Friday, September 2, 2011

Sarajevo, I wish I knew you

On the road again. This time in Sarajevo, capital of Bosnia and Hercegovina. See the previous where I am blog post for general political geography of the region. BiH, of course, has it’s own much more complicated political geography that fell out of the split up of the former Yugoslavia, ethnic cleansing, and the Dayton Peace Accords which tried to put humpty-dumpty (BiH) together again. It is a country of contradictions -- the one former Yugoslav state which has a minority-majority population -- where the various ethnic communities have historically mixed and mingled – and where many divisions of the war remain apparent and divide the country making governance a tragic comedy.

If this is so, Sarajevo too is a city of contradictions in ways both parallel and divergent. Once a beautiful city of ethnic coexistence that brought the world the Sarajevo Hagadah, and the 1984 Winter Olympics. And yet such a fraught and terrible history – WWI (which began here with the assassination of Archduke Franz Ferdinand), WWII, and most recently a bitter war of ethnic cleansing that destroyed a country. The city of the Sarajevo Hagadah no longer exists – three wars in one century withered the Jewish community beyond recognition. The city of the 1984 Olympics no long exists either – it was destroyed by the war only a few years later. But it remains a fascinating and vibrant place. A place worth knowing. A place that makes you think twice and look deeply.
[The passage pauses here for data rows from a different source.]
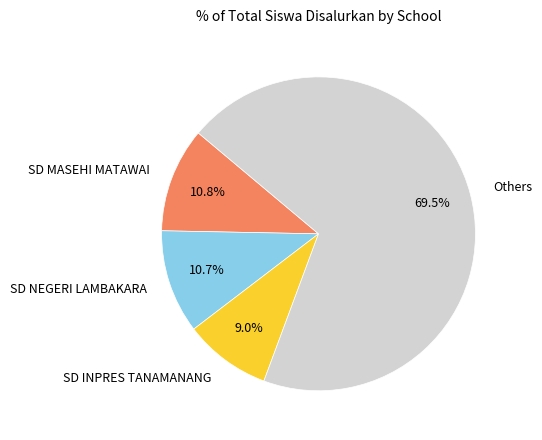

What is the smallest slice in the pie chart?

SD INPRES TANAMANANG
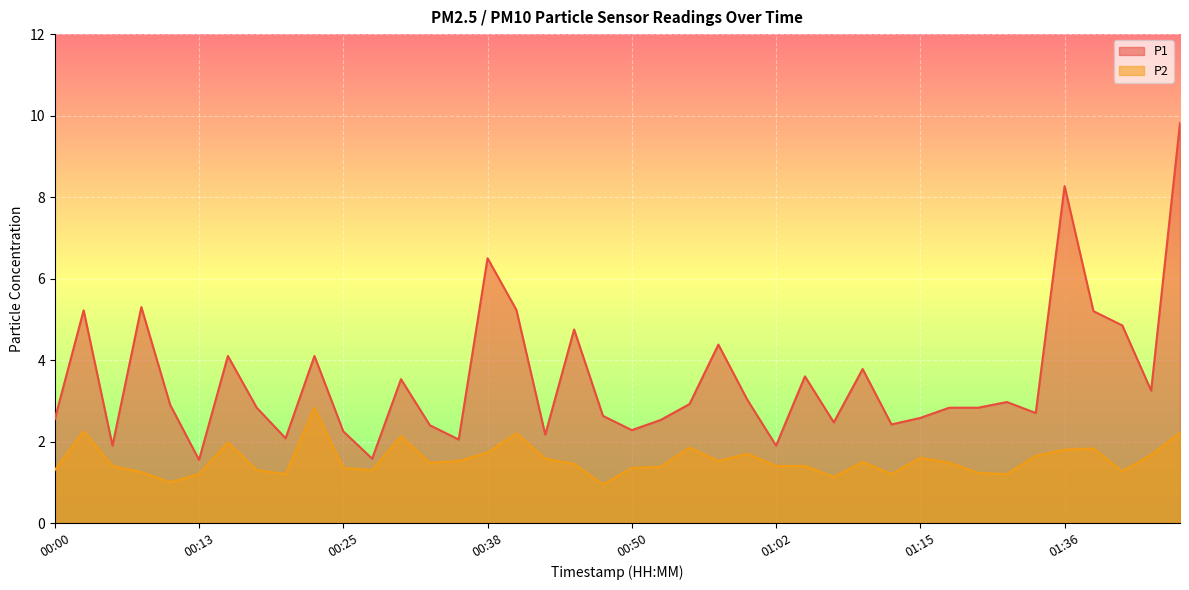

In P1, how many points are lower than both neighbors (excluding endpoints)?

12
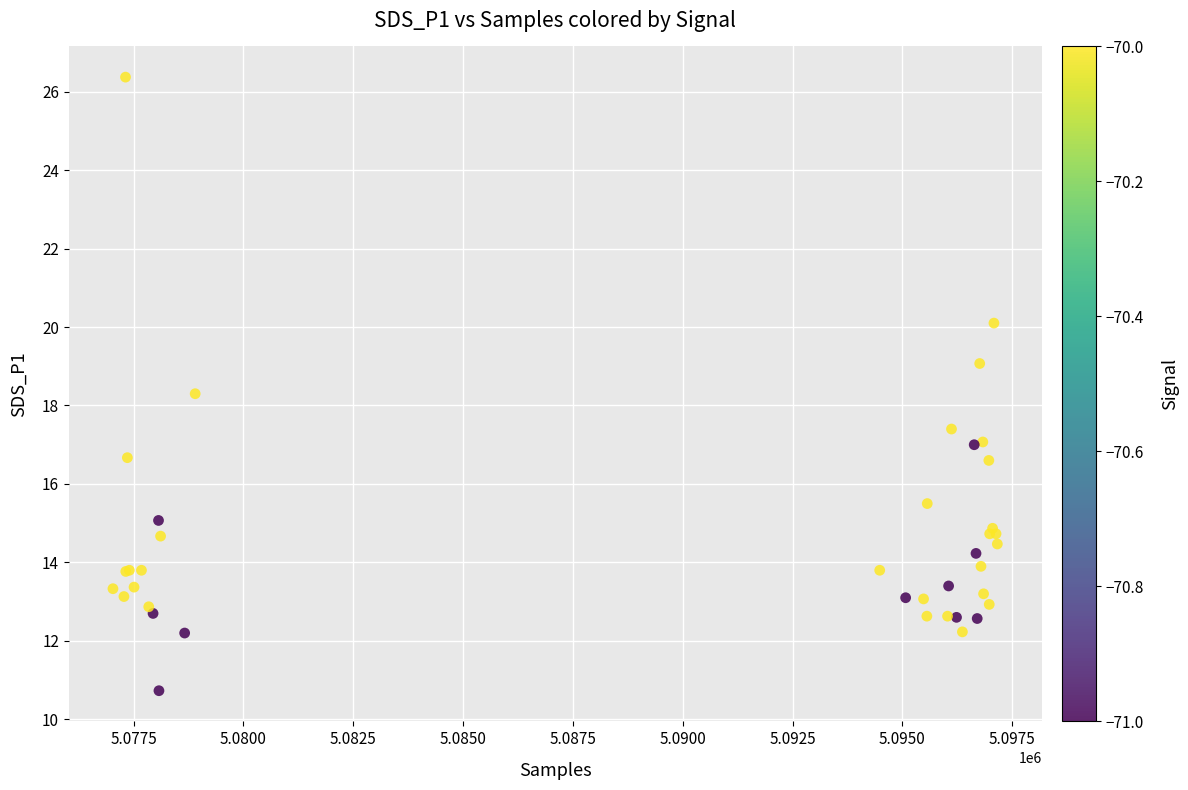

What Y value in the scatter plot is closest to 18?

18.3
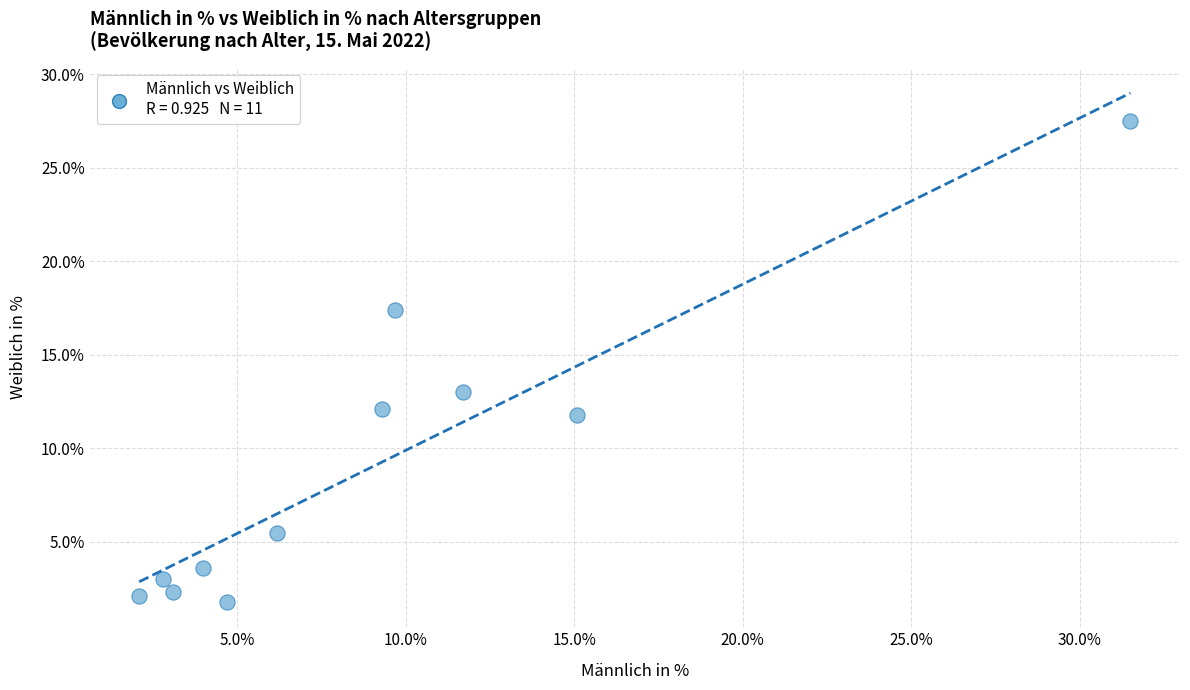

What is the range of X values (max minus min)?

29.4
Sarajevo wears its scars from the war but continues on; it does not look like a city destroyed (ala Detroit, for lack of a better example), nor does it look like a city re-making itself in a new image (see Pristina). It is cosmopolitan in the best sense of the word, mixing people from various ethno-national backgrounds with ease. And yet I know it is far less so than in the past. It is charmingly modern and antique all at once. A big city with the trappings of a small town. It is impossible to describe. Impossible to ignore. Impossible to truly understand. Impossible to be here and not remember so much history.